A German-supported centre has opened at the Kotoka International Airport (KIA) in Accra to provide both voluntary and forced returnees from Europe advice on available reintegration initiatives and livelihood support programmes by the government and other agencies for their re-establishment process.
The Migration Information Centre for Returnees (MICR) was declared open by the Chief Director of the ministry, Mrs Adelaide Annor-Kumi, on behalf of Ghana’s Minister for the Interior, Mr Ambrose Dery.
The ceremony was also attended by the Comptroller-General, Ghana Immigration Service, Kwame Asuah Takyi, the Ambassador of the European Union to Ghana, Irchard Ramiandrasoa Razaaly, the Ambassador of the Federal Republic of Germany in Accra, Daniel Krull, and the Minister of Children, Family, Refugees and Integration of the German federal state of North Rhine-Westphalia, Dr Joachim Stamp, among others.
The Ghanaian government and other stakeholders, Minister Dery said, in the speech read on his behalf, were mindful of the importance of addressing the issues that influenced Ghanaians to irregularly migrate to Europe.
He mentioned poverty, climate change, misinformation regarding migration, among others as some of the factors that influenced irregular migration that needed to be tackled.

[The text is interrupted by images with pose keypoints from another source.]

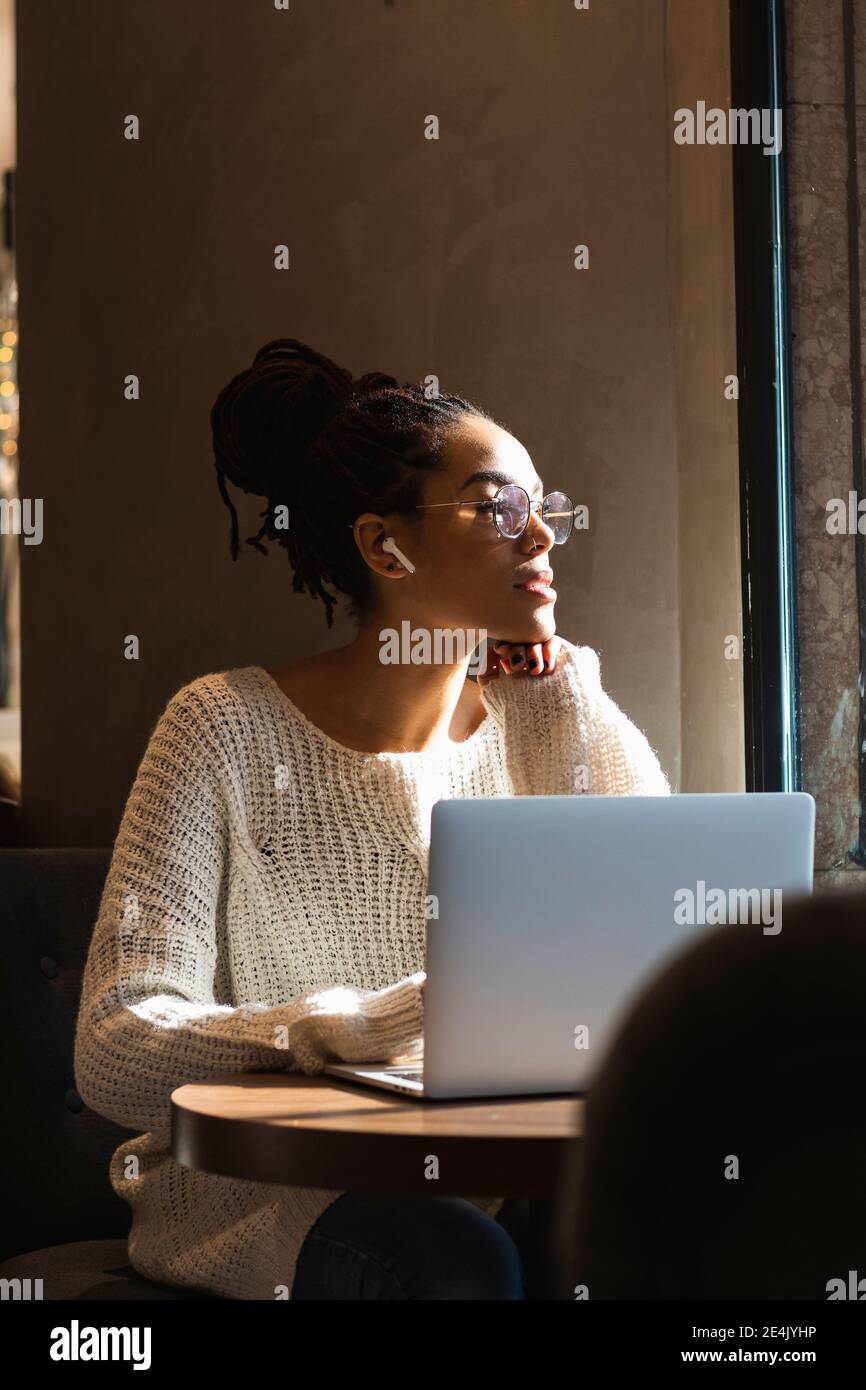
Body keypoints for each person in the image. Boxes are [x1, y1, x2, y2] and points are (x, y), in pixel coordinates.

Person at [74, 338, 670, 1300]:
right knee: (455, 1262)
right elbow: (112, 1049)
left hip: (497, 1172)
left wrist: (538, 675)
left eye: (544, 510)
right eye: (497, 509)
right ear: (383, 545)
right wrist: (344, 1031)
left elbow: (649, 946)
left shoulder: (554, 704)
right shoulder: (220, 726)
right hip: (272, 1193)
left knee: (654, 1219)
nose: (542, 538)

Mr Dery noted that it had taken a substantial investment from the European Return and Reintegration Network (ERRIN), the State of North Rhine-Westphalia (Germany), the International Centre for Migration Policy Development (ICMPD) and the Ghana Immigration Service (GIS) to have the centre established.
The minister said many Ghanaians in Europe chose Germany, particularly the region of North Rhine-Westphalia, as their main destination. As a result, the state of North Rhine-Westphalia and the government of Ghana had established a collaborative dialogue on migration management issues, putting dignified return and sustainable reintegration as one of the priority items on the agenda under the ERRIN project.
“Our efforts here today also coincide with the efforts of reducing illegal movement of Ghanaians to European countries,” the minister said, adding that the government and relevant agencies had emphasised the need to adopt a comprehensive approach in the fight against illegal migration.
“The ceremonial opening of the MICR is an excellent example of the cooperation between Ghana and North Rhine-Westphalia in the field of migration management. The good reception of returnees and support after arrival and during reintegration are in both our interests. Those who have embarked on the path of irregular migration, perhaps with false hopes, but often with high financial commitment and considerable personal risks, need the chance of sustainable support and a new perspective for the future after returning to their home country,” said Minister Stamp.
“The MICR provides returnees from Germany and Europe with comprehensive advice on reintegration measures and support services after their arrival. This gives people the opportunity to gain a foothold in the Ghanaian labour market,” he added.
“Today’s opening ceremony of the centre is an excellent example of the cooperation between Ghana and North Rhine-Westphalia in the field of migration management.”
The partnership between Ghana and North Rhine-Westphalia was established in 2007 with the signing of a joint declaration of intent, renewed in 2016 and most recently in 2021. The focus of the cooperation is on Ghana’s sustainable economic development, cooperation in higher education and migration management, as well as an exchange of know-how in the field of taxation and good governance. In response to the Corona pandemic, health issues have been given greater weight.
The German federal state supports civil society projects in Ghana through various funding programmes and has also made the country a focus of its cooperation with the Deutsche Gesellschaft für Internationale Zusammenarbeit (GIZ).